Duqiang Wu, Lead Engineer, Eaton Corp, Minneapolis

Duqiang Wu Received his M.Sc from Nanjing University of Science and Technology in China, 1984 and his PhD from the University of Saskatchewan in 2003. He was an Engineer (1986) at Shaanxi Mechanical and Electrical Institute in China, and a Visiting Scholar (1997) at University of Illinois at Urbana-Champaign. He is now a research engineer with Eaton Corp, Minneapolis.

Greg Schoenau, Department of Mechanical Engineering, University of Saskatchewan 57 Campus Drive, Saskatoon, Saskatchewan, Canada, S7N 5A9

Greg Schoenau Professor of Mechanical Engineering at the University of Saskatchewan. He was head of that Department from 1993 to 1999. He obtained B.Sc. and M. Sc. Degrees from the University of Saskatchewan in mechanical engineering in 1967 and 1969, respectively. In 1974 he obtained his Ph.D. from the University of New Hampshire in fluid power control systems. He continues to be active in research in this area and in the thermal systems area as well. He has also held positions in numerous outside engineering and technical organizations.

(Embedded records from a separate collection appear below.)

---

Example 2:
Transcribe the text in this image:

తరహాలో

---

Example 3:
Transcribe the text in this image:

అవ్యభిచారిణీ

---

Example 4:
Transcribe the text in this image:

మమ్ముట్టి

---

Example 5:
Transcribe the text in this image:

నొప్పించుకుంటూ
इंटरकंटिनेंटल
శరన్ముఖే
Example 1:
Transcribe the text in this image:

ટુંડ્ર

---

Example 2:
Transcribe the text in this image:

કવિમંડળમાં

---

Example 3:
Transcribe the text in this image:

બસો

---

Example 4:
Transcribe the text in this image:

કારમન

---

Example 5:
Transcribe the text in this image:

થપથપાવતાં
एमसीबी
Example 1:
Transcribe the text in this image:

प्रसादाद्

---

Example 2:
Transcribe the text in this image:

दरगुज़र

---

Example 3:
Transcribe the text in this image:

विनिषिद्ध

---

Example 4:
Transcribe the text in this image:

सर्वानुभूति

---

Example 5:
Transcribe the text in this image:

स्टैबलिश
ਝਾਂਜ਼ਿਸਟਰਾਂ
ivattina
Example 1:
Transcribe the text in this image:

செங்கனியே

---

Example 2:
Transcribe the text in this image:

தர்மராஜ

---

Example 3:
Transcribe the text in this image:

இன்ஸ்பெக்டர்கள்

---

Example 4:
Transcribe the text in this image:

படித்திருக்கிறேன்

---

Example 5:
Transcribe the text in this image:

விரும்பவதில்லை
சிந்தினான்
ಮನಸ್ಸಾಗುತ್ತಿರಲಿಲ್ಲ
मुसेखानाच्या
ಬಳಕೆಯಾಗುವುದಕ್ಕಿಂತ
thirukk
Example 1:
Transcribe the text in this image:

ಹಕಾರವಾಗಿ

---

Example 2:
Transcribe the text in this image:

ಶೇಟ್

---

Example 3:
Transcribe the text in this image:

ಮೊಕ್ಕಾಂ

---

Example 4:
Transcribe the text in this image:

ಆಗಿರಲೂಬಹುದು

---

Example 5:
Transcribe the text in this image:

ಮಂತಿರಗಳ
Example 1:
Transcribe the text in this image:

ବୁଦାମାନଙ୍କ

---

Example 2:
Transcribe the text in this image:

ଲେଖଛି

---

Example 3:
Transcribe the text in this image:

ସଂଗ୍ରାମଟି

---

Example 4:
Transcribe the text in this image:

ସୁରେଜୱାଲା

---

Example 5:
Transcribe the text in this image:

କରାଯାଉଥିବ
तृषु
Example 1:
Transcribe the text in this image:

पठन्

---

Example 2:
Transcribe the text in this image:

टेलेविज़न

Richard Burton, Department of Mechanical Engineering, University of Saskatchewan 57 Campus Drive, Saskatoon, Saskatchewan, Canada, S7N 5A9

Richard Burton P.Eng, Ph.D, FASME, Burton is a Professor of Mechanical Engineering, University of Saskatchewan He is involved in research pertaining to the application of intelligent theories to control and monitoring of hydraulics systems, component design, and system analysis. He is a Fellow of ASME, a member of the executive of ASME, FPST Division, a member of the hydraulics' advisory board of SAE and NCFP and a convenor for FPNI.

Doug Bitner, Department of Mechanical Engineering, University of Saskatchewan 57 Campus Drive, Saskatoon, Saskatchewan, Canada, S7N 5A9

Doug Bitner MSc. Departmental Assistant Mechanical Engineering, University of Saskatchewan. Manager Fluid Power Laboratory and Control Systems Laboratory University of Saskatchewan.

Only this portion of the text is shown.